There is the bumbling police chief, who is more competent at having secret affairs with local housewives than with rescuing anyone in danger.

There is the straightlaced scoutmaster who treats his job like the world depended on it.

There are the scouts, who behave like their organization is military preparatory training (which, for most of its life, the Boy Scouts of America actually was), are armed to the teeth, and approach the simple problem of a scout’s resignation as if they were living out the plot of Fullmetal Jacket.

And while the pacing may be slow at times, the parts that move the story along are quirky/insane enough to keep the viewer invested. The love story between the children is adorable, and the chemistry between their characters is real, albeit delivered with strategic deadpan. It’s easy to root for them, even though their relationship would likely never work in the real world.

Likewise, we are frustrated at all the adults in the room trying to break up the young couple, especially considering that none of these adults can claim the moral high ground, with their own moral and intellectual failings. Yet we also sympathize with most of these characters, as we realize that their foibles are not born of malice or narrowmindedness, but from the ordinary human inability to live up to our own ideals, and while our ideals condemn us for not meeting them, they also ennoble us as we strive to obtain them.

The Archetypes

One great thing about Moonrise Kingdom, and perhaps about Wes Anderson films overall, is how the story rescues orphaned archetypes that still hold iconic value, even though they have been neglected by storytellers for decades.

Sam and Suzy, our two romantic leads, are like something out of the silent movie era.

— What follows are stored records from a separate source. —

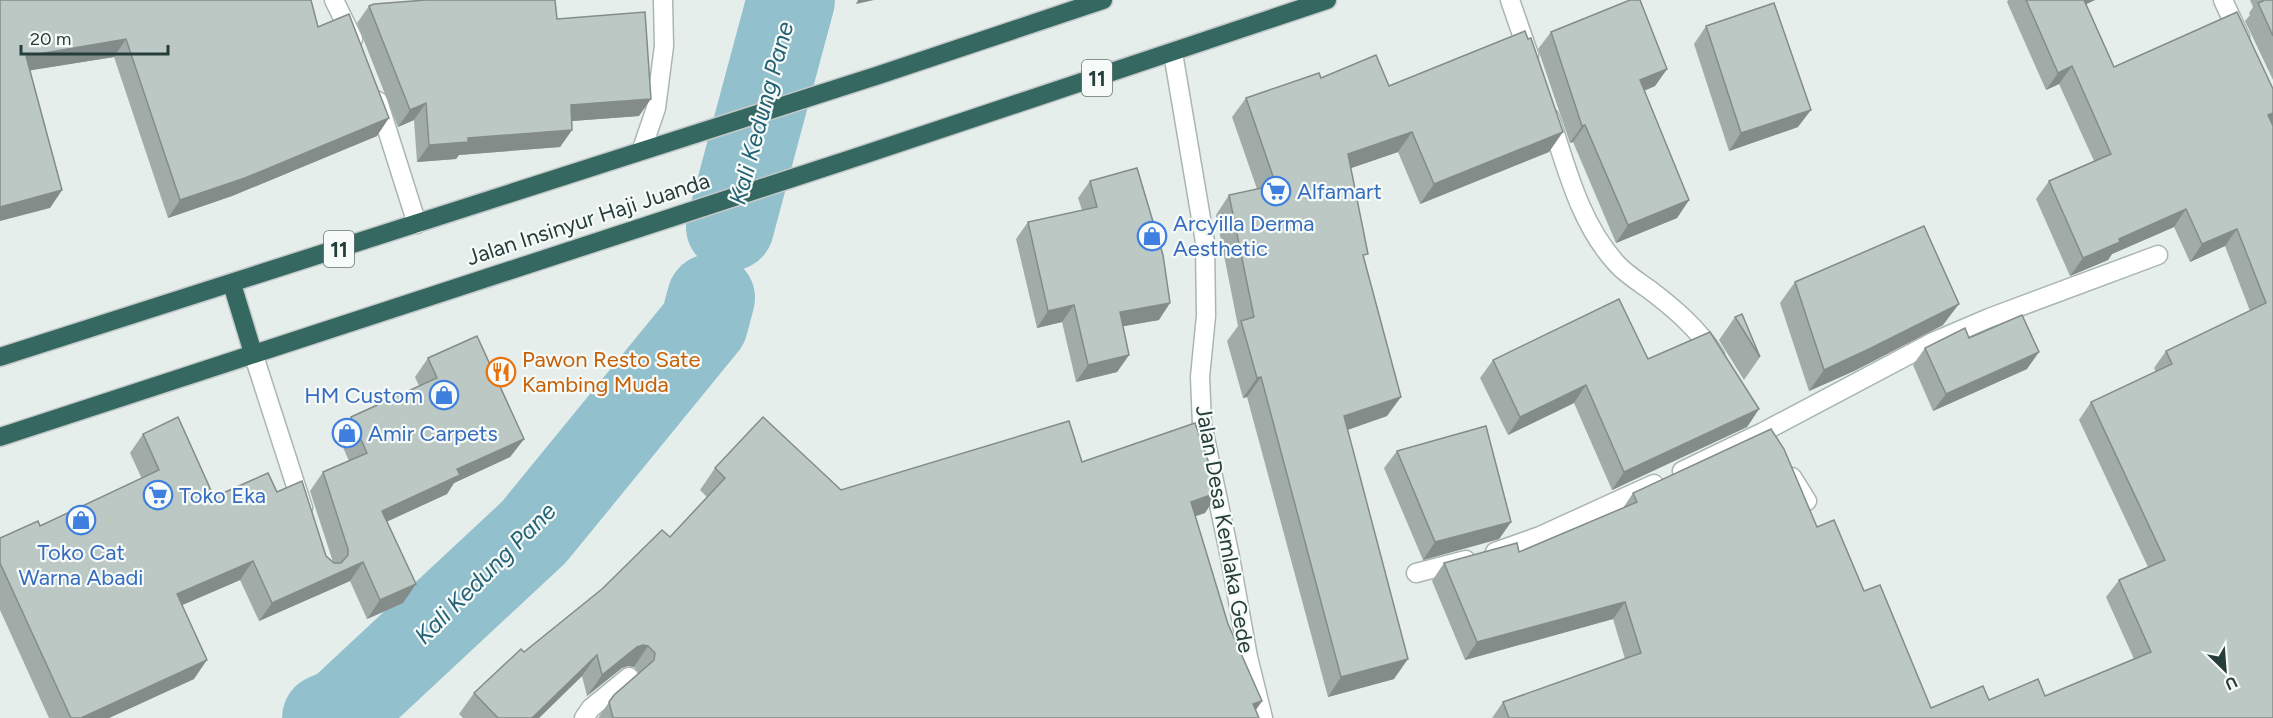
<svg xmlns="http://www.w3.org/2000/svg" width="2273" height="718" viewBox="0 0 2273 718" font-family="Figtree,sans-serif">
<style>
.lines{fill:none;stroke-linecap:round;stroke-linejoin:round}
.river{stroke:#93c0cd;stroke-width:88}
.lane-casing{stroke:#a9b6b2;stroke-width:21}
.street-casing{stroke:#a9b6b2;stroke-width:21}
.highway-casing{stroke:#c2c9c8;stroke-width:21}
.lane{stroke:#fff;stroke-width:18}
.street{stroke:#fff;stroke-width:18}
.highway{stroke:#346861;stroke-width:18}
.wall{fill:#a1aca9}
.shaded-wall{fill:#838c89}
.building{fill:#bbc8c4;stroke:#838c89;stroke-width:1.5}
.labels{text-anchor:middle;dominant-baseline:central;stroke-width:4.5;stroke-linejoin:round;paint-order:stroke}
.shield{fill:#f6faf8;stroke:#647673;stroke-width:1.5}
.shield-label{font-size:21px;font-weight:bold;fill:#263e3a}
.shop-label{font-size:22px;fill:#366cbe;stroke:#f6faf8;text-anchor:start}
.street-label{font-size:22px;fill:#263e3a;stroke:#f6faf8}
.food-label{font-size:22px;fill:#c56008;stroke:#f6faf8;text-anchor:start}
.water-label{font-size:24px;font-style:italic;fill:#246376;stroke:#f6faf8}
</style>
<rect width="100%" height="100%" fill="#e6eeeb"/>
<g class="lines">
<!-- river -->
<g class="river">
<polyline points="730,227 791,0"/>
<polyline points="326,718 342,711 534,532 704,324 711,298"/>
</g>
<!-- lane casing -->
<g class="lane-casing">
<g id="lane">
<polyline points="642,149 656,108 664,46 663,0"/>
<polyline points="253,353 303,508"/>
</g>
</g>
<!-- street casing -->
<g class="street-casing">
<g id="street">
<polyline points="334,0 353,39"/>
<polyline points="1510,0 1529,55"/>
<polyline points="2223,0 2240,37"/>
<polyline points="1173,53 1205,242 1206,316 1200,377 1202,424 1230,557 1248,657 1263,718"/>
<polyline points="378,101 417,224"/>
<path d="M1550,118C1567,169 1580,224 1617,264C1626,274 1639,282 1650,290C1675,309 1697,328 1715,355"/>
<polyline points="1682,471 1763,432 1933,342 1989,318 2158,255"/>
<polyline points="1792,477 1807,501"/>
<polyline points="1495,552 1540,536 1654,484"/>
<polyline points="1416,573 1466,560"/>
<polyline points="584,718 591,708 629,677"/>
</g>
</g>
<!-- highway casing -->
<g class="highway-casing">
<g id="highway">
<polyline points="232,284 253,353"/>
<polyline points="0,357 879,75 1103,0"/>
<polyline points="0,437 866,154 1327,0"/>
</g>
</g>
<!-- lane -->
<use href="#lane" class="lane"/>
<!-- street -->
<use href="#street" class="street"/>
<!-- highway -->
<use href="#highway" class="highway"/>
</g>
<!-- wall -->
<g class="wall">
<polygon points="0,0 318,27 377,136 232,196 168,218 114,57 30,70 62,190 50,208"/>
<polygon points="2008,0 2095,0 2086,4 2114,67 2273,89 2273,718 1492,718 1503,702 1625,659 1613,619 1465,660 1432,581 1444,563 1519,552 1623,508 1633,493 1817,527 1864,591 1931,708 1989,700 2045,696 2134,659 2106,597 2119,580 2148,567 2079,420 2091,402 2156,372 2154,368 2166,351 2250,311 2225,246 2190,262 2174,227 2112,254 2108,260 2070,276 2036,199 2049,181 2094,161 2059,84 2046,90 2007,2"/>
<polygon points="2250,0 2273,0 2273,80 2245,21 2250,15 2249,13 2253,7"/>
<polygon points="369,6 557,19 639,116 572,121 572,130 560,147 459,155 456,159 417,162 414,120 398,127 357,23"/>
<polygon points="1706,26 1798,127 1729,151 1694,44"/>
<polygon points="1551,32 1667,69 1655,86 1644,91 1689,200 1677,218 1616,243 1573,142 1570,143 1538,49"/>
<polygon points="1321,78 1389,86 1549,152 1420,204 1398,152 1351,168 1387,416 1347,430 1394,679 1328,697 1247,397 1243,398 1227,341 1238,326 1216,215 1229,195 1257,189 1232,117 1246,98"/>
<polygon points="1090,181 1159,320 1123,326 1129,355 1117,372 1076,382 1062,322 1037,328 1016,239 1028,222 1082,210 1078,198"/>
<polygon points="1795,282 1943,325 1854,371 1809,391 1780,303"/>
<polygon points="1735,317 1760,357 1744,380 1719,340"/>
<polygon points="1969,338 2027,369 1933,411 1913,365 1925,348"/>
<polygon points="428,358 524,439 510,457 454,483 447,494 387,521 403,603 367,619 350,581 259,621 240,580 182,605 194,679 109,718 49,718 0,610 0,538 40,526 142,479 130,453 143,434 214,497 277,492 326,556 333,562 310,491 323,472 349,461 338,436 351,417 419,386 415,377"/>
<polygon points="1648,359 1759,409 1747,427 1612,490 1574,403 1508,435 1480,378 1493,360"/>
<polygon points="1397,451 1511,522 1499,539 1423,560 1384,468"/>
<polygon points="1082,462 1205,513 1195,516 1228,624 1262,701 1256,710 1259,718 598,718 614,695 639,673 634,667 628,666 622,668 587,696 582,676 539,718 463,718 459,714 474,693 670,537 707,497 700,490 715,468 841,490"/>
</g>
<!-- shaded-wall -->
<g class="shaded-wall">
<polygon points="858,0 874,0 856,4"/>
<polygon points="2077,0 2095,0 2069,12"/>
<polygon points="126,39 114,57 14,73 26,56"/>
<polygon points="2072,66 2059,84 2046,90 2058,73"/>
<polygon points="1667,69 1655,86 1627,98 1640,80"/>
<polygon points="651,99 639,116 559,122 571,105"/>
<polygon points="426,103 414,120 398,127 410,110"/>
<polygon points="1811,110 1798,127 1729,151 1741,133"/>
<polygon points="2273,113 2273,125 2256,133 2268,115"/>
<polygon points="389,118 377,136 232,196 168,218 180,200"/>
<polygon points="1585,125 1573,142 1570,143 1582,126"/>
<polygon points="572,130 560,147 459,155 456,159 417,162 429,145 468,138"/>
<polygon points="1412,132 1398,152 1334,174 1348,154"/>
<polygon points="1563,132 1549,152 1420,204 1434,184"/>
<polygon points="62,190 50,208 0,221 0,207"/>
<polygon points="1689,200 1677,218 1616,243 1628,225"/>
<polygon points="2186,209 2174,227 2112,254 2108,260 2070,276 2083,258 2119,239"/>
<polygon points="2237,229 2225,246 2190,262 2202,244"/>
<polygon points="1170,303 1159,320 1108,329 1120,312"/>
<polygon points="1959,304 1943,325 1854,371 1809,391 1824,370"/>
<polygon points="1074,305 1062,322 1037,328 1048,311"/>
<polygon points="2039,352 2027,369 1933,411 1946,394"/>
<polygon points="1129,355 1117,372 1076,382 1088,365"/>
<polygon points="1261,377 1247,397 1243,398 1257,378"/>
<polygon points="1586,385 1574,403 1508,435 1520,417"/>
<polygon points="1401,397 1387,416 1330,436 1344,416"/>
<polygon points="1759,409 1747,427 1612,490 1624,472"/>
<polygon points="524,439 510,457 454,483 447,494 369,530 382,511 457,469"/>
<polygon points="1219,492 1205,513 1176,523 1191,502"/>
<polygon points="1511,522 1499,539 1423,560 1435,542"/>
<polygon points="253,561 240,580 164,613 177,594"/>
<polygon points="363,562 350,581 259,621 272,603"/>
<polygon points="416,584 403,603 367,619 380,600"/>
<polygon points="1625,602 1613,619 1465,660 1477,642"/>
<polygon points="643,645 648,646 634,667 628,666 622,668 587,696 602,675 637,647"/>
<polygon points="597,655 582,676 539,718 532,718"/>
<polygon points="1408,659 1394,679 1328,697 1341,677"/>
<polygon points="207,660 194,679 109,718 81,718"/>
<polygon points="1262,701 1250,718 1253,704"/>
</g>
<!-- building -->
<g class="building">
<polygon points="0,0 311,0 318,27 349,14 389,118 245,178 180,200 126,39 26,56 62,190 0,207"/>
<polygon points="426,0 555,0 557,19 645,12 651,99 571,105 572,130 468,138 468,142 429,145 426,103 410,110 369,6 374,4"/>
<polygon points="1630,0 1640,0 1667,69 1640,80 1689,200 1628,225 1585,125 1582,126 1551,32"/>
<polygon points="2026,0 2084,0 2114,67 2237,12 2273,89 2273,113 2268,115 2273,126 2273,718 1509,718 1503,702 1641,653 1625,602 1477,642 1444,563 1517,543 1519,552 1637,502 1633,493 1771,429 1784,449 1817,527 1834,520 1864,591 1880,585 1931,708 1983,686 1989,700 2038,679 2045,696 2151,652 2119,580 2165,560 2091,402 2172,364 2166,351 2266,303 2237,229 2202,244 2186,209 2119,239 2120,242 2083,258 2049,181 2111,154 2072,66 2058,73"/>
<polygon points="2263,0 2273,0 2273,36 2258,3 2263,1"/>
<polygon points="1774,3 1811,110 1741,133 1706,26"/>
<polygon points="1525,31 1528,39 1531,38 1563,132 1434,184 1412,132 1348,154 1368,254 1363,255 1401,397 1344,416 1408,659 1341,677 1261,377 1257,378 1241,321 1254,317 1229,195 1276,185 1246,98 1319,73 1321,78 1376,55 1389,86"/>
<polygon points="1137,168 1163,255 1170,303 1120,312 1129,355 1088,365 1074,305 1048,311 1028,222 1097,207 1090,181"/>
<polygon points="1924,226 1959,304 1869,349 1824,370 1795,282"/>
<polygon points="1619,299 1648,359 1710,332 1759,409 1624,472 1586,385 1520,417 1493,360"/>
<polygon points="1742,314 1760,357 1735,317"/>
<polygon points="2022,315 2039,352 1946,394 1925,348 1965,328 1969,338"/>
<polygon points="477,336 524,439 457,469 460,475 382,511 416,584 380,600 363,562 272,603 253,561 177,594 207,660 81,718 71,718 0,563 0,538 38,521 40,526 159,470 143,434 178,417 214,497 268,473 277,492 302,481 326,556 334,563 341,563 348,555 348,549 323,472 367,453 351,417 437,378 428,358"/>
<polygon points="763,417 841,490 1069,421 1082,462 1195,423 1219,492 1191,502 1228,624 1262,701 1253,704 1259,718 613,718 609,702 614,695 654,660 655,653 648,646 643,645 637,647 602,675 597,655 532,718 498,718 474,693 521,649 524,652 602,589 662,530 670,537 725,478 715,468"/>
<polygon points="1486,426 1511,522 1435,542 1397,451"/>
</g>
<!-- icons -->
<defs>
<g id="supermarket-ring" transform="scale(1.5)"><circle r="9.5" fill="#f6faf8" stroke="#3f7fe0" stroke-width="1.5"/><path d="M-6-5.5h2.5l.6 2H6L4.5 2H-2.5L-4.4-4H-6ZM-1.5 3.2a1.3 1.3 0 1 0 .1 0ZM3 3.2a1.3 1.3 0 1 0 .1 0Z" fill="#3f7fe0"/></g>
<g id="shop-ring" transform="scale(1.5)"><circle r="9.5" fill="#f6faf8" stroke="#3f7fe0" stroke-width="1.5"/><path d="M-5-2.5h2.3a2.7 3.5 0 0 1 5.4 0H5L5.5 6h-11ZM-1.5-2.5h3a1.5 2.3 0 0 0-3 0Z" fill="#3f7fe0"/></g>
<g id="restaurant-ring" transform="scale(1.5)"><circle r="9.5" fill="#f6faf8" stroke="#e8710a" stroke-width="1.5"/><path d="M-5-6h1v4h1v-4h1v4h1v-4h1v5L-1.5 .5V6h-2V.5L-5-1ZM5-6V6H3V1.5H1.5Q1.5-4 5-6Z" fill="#e8710a"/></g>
</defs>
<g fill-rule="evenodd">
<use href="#supermarket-ring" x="1276" y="191"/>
<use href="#shop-ring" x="1152" y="236"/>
<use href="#restaurant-ring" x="501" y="372"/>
<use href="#shop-ring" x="444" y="395"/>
<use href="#shop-ring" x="347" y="433"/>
<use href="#supermarket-ring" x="158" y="495"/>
<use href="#shop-ring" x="81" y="520"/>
</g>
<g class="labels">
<!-- shield labels -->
<g class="shield">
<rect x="1082" y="60" width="30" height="36" rx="4.5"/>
<rect x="324" y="231" width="30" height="36" rx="4.5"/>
</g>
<g class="shield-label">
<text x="1097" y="78">11</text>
<text x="339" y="249">11</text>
</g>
<!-- shop labels -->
<g class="shop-label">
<text x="1297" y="191">Alfamart</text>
<text x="1173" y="223">Arcyilla Derma<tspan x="1173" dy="25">Aesthetic</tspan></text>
<text x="423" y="395" text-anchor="end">HM Custom</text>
<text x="368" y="433">Amir Carpets</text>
<text x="179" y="495">Toko Eka</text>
<text x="81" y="552" text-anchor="middle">Toko Cat<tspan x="81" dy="25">Warna Abadi</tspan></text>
</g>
<!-- street labels -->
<g class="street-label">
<text transform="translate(588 219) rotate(-18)">Jalan Insinyur Haji Juanda</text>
<text transform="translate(1225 529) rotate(80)">Jalan Desa Kemlaka Gede</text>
</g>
<!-- food labels -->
<g class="food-label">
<text x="522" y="359">Pawon Resto Sate<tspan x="522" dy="25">Kambing Muda</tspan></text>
</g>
<!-- water labels -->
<g class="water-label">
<text transform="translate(761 113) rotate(-75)">Kali Kedung Pane</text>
<text transform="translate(485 573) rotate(-45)">Kali Kedung Pane</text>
</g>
</g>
<!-- north arrow -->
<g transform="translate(2225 670) rotate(155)" stroke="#f6faf8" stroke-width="4.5" paint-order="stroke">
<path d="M0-4.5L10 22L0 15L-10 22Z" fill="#263e3a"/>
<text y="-9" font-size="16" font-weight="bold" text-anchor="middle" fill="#263e3a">U</text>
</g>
<!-- scale -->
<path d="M21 45v9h147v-9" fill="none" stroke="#263e3a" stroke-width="3"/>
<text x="30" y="45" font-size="18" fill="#263e3a" stroke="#f6faf8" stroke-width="4.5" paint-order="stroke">20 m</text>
</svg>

For all his shrimpiness, Sam is written as a ingeniously masculine hero, with top-notch wilderness survival skills, gentlemanly disposition, and single-minded devotion to his bride. Suzy, likewise, is courageously feminine, choosing love over family, at times prim and coy, patient with Sam’s displays of chivalry, yet also hot tempered enough to defend their relationship with violence.

Comparisons with Romeo and Juliet are appropriate, with the caveat that Moonrise Kingdom depicts a relationship that is both more innocent and more mature than what we find with Shakespeare’s most celebrated romance. Sam and Suzy don’t compare each other to the sun or to roses or any such poetic heights. Their love is more practical, like a young husband and wife starting out in their first house. It is fun to watch them build a life together, and it charms in ways that few other love stories do.

My Judgment

Wes Anderson is one of those delightful and rare breeds of creative people who can be both wildly artistic and deeply entertaining (well, most of the time, anyway).

I still prefer his animated outings to his live-action ones. Yet, I have to say that Moonrise Kingdom is a delicious movie. It suffers from a little slowness in the middle, but there is no part of it that does not feel rich, like a layered, dark chocolate dessert. It is high satire with heart, and that’s a hard thing to come by.

That it can be freely enjoyed on Netflix is a boon to us all. I recommend that you add it to your list and watch it at your next availability.